Written request:
Copy out the data verbatim from the line containing "order: Brassicales" through the line containing "scientific name: Panellus stipticus", both lines included. Leave out the pictures.

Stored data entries
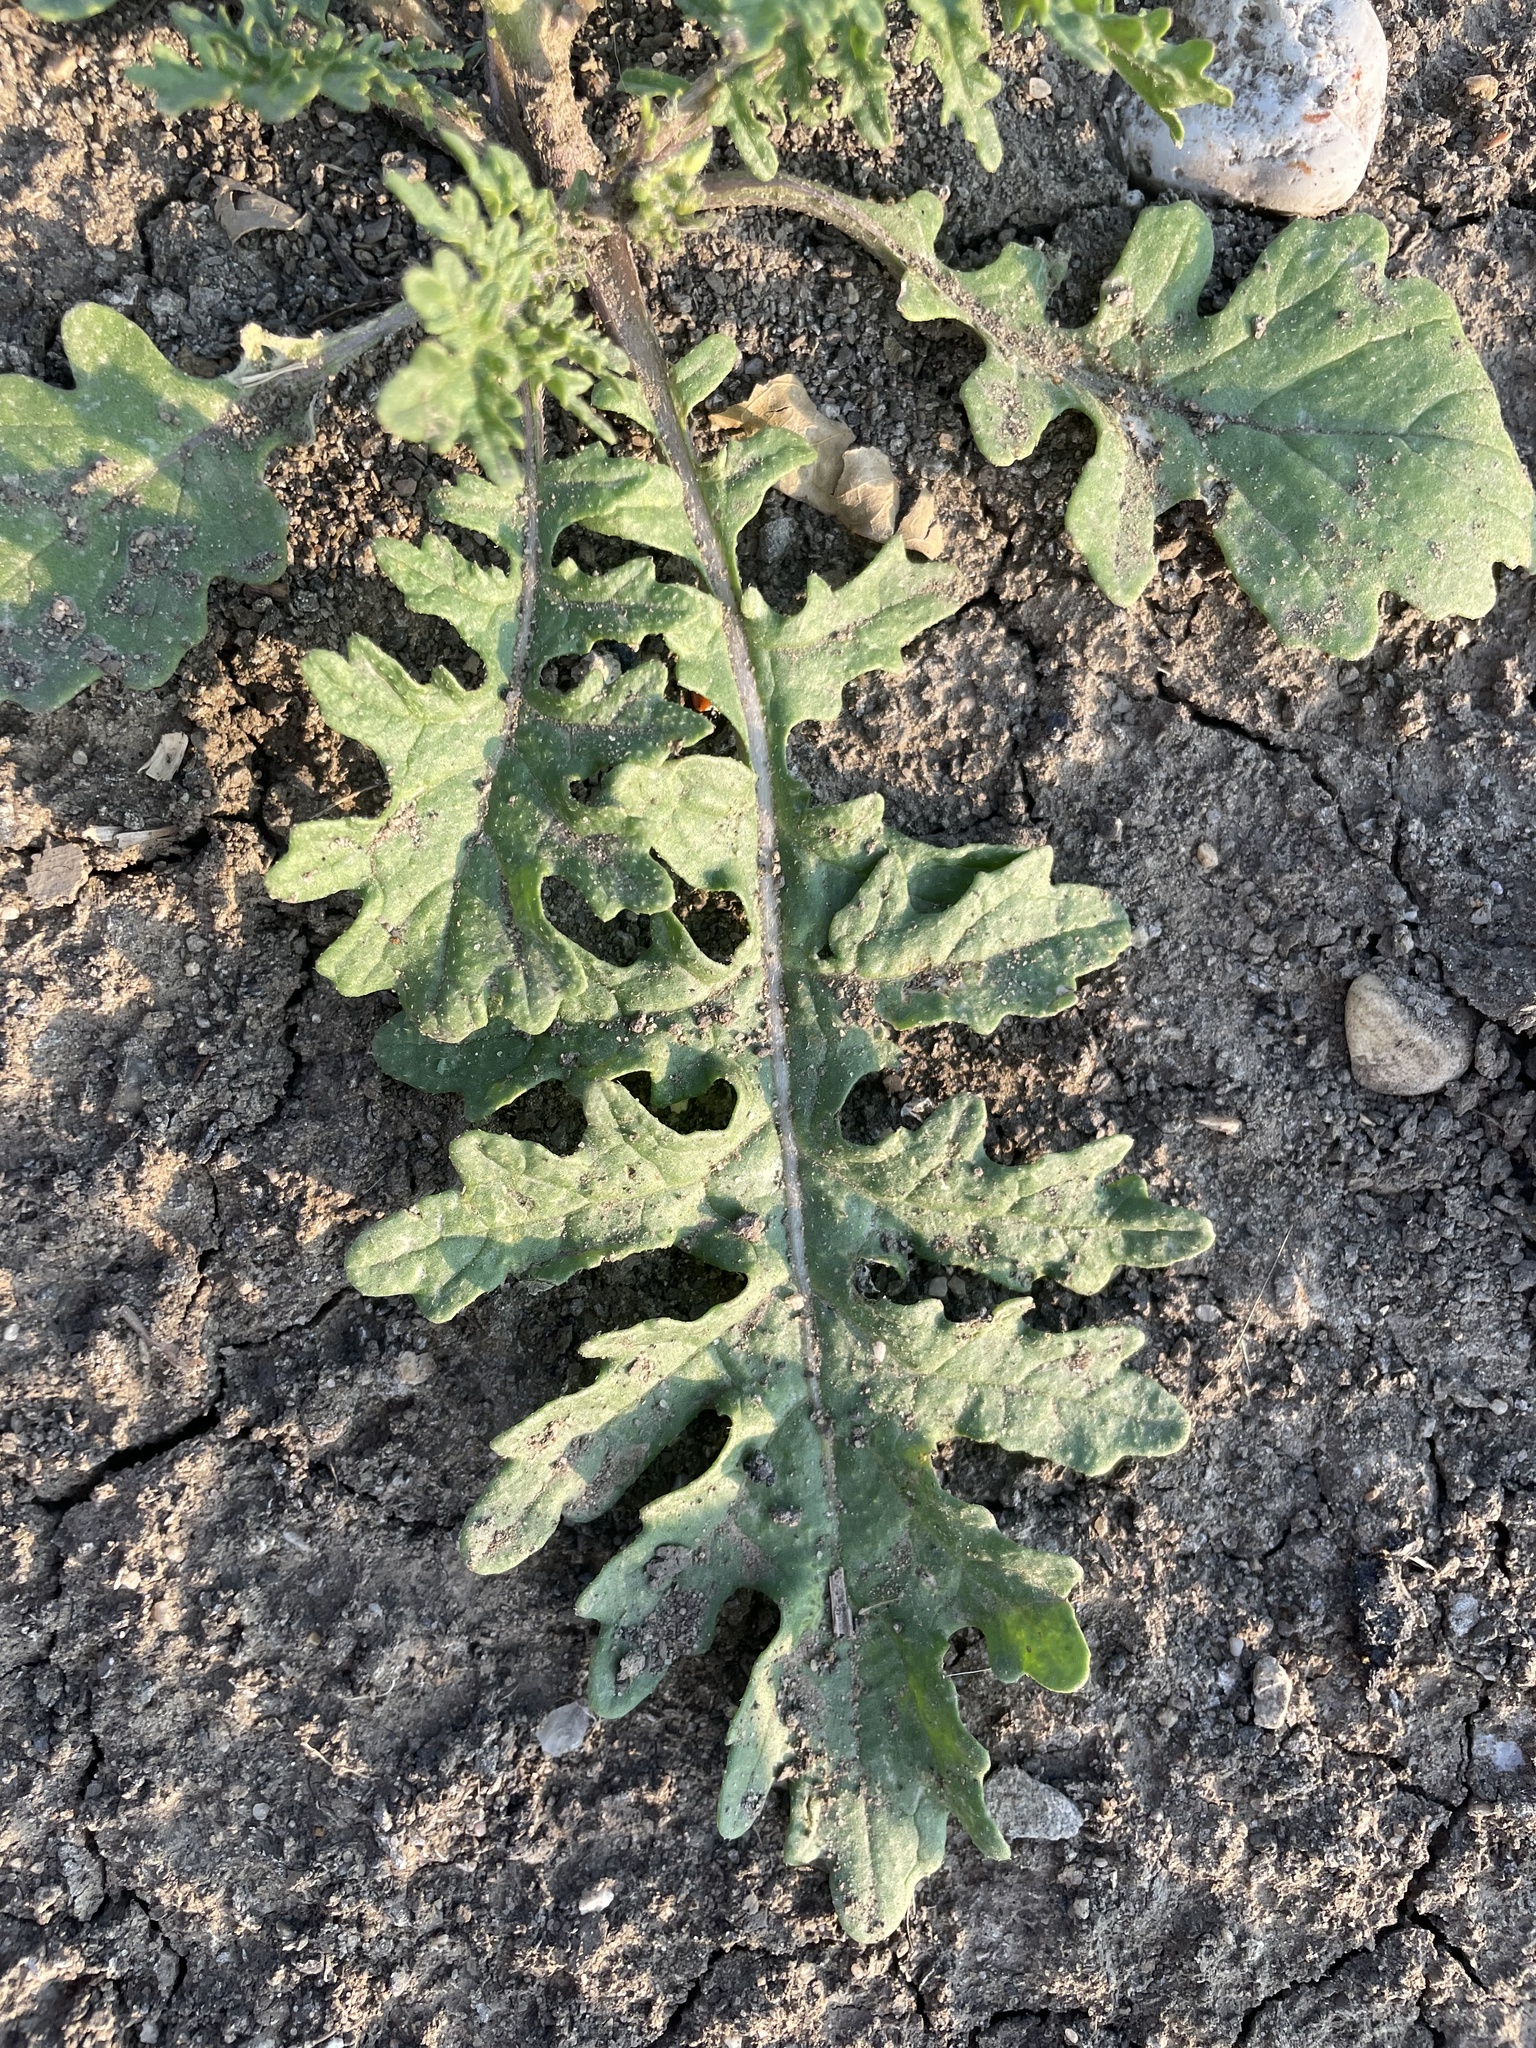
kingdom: Plantae
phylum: Tracheophyta
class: Magnoliopsida
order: Brassicales
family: Brassicaceae
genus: Erucastrum
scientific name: Erucastrum gallicum
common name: Hairy rocket
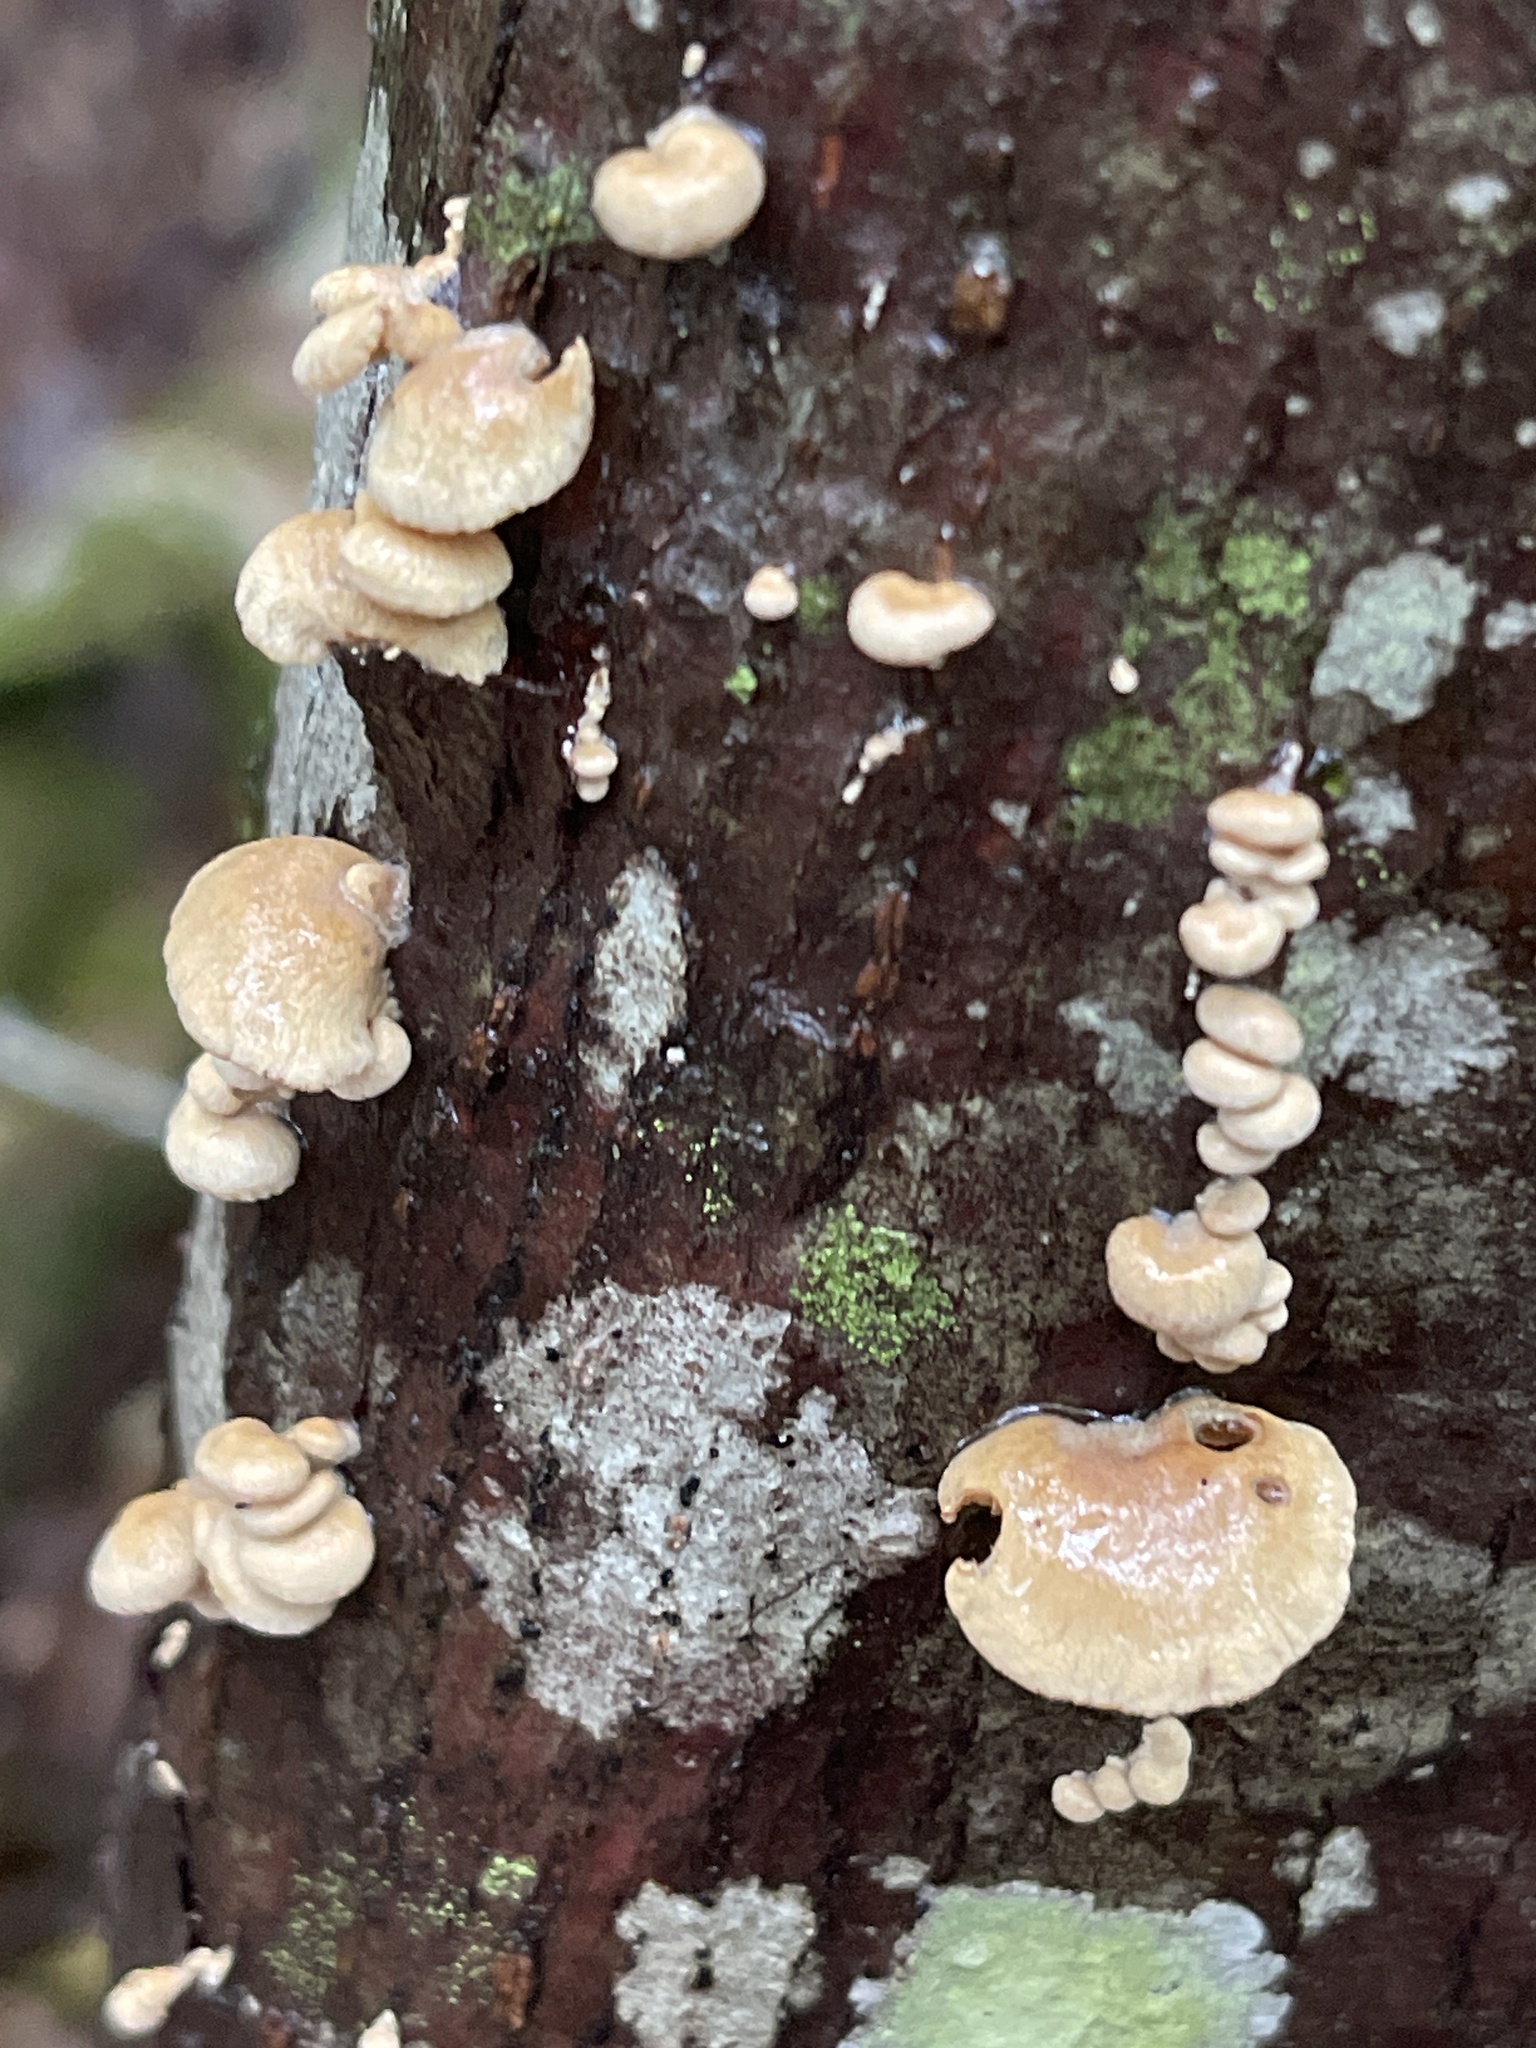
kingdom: Fungi
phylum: Basidiomycota
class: Agaricomycetes
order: Agaricales
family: Mycenaceae
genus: Panellus
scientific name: Panellus stipticus
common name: Bitter oysterling
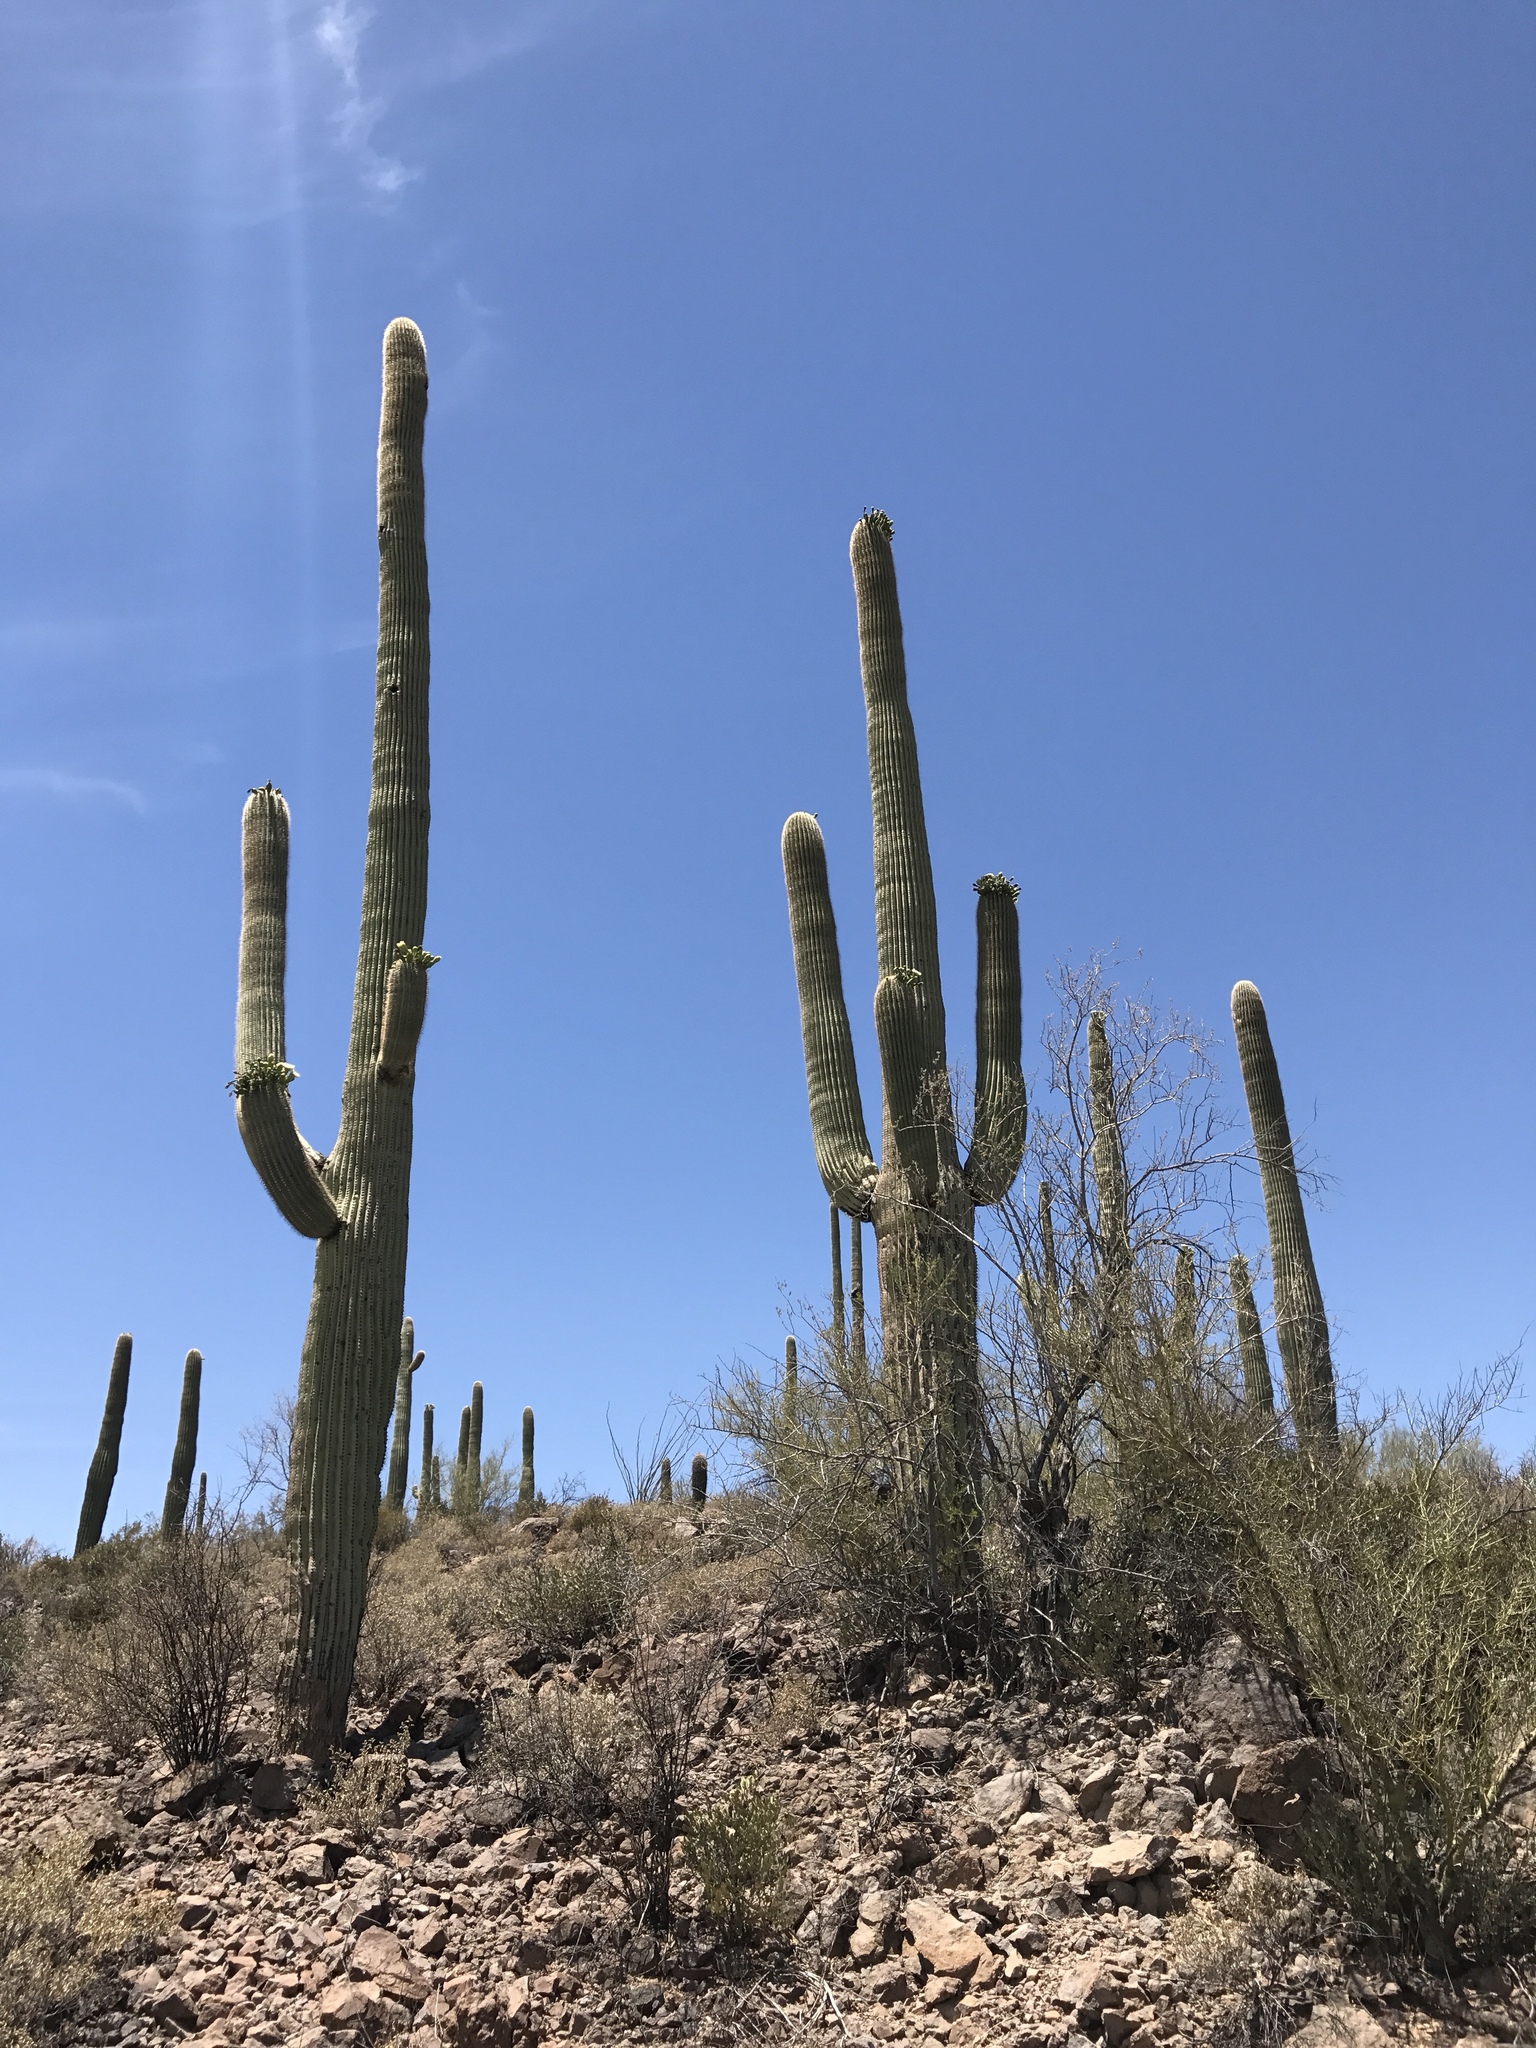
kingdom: Plantae
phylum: Tracheophyta
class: Magnoliopsida
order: Caryophyllales
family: Cactaceae
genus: Carnegiea
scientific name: Carnegiea gigantea
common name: Saguaro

Answer to the exercise:
order: Brassicales
family: Brassicaceae
genus: Erucastrum
scientific name: Erucastrum gallicum
common name: Hairy rocket
kingdom: Fungi
phylum: Basidiomycota
class: Agaricomycetes
order: Agaricales
family: Mycenaceae
genus: Panellus
scientific name: Panellus stipticus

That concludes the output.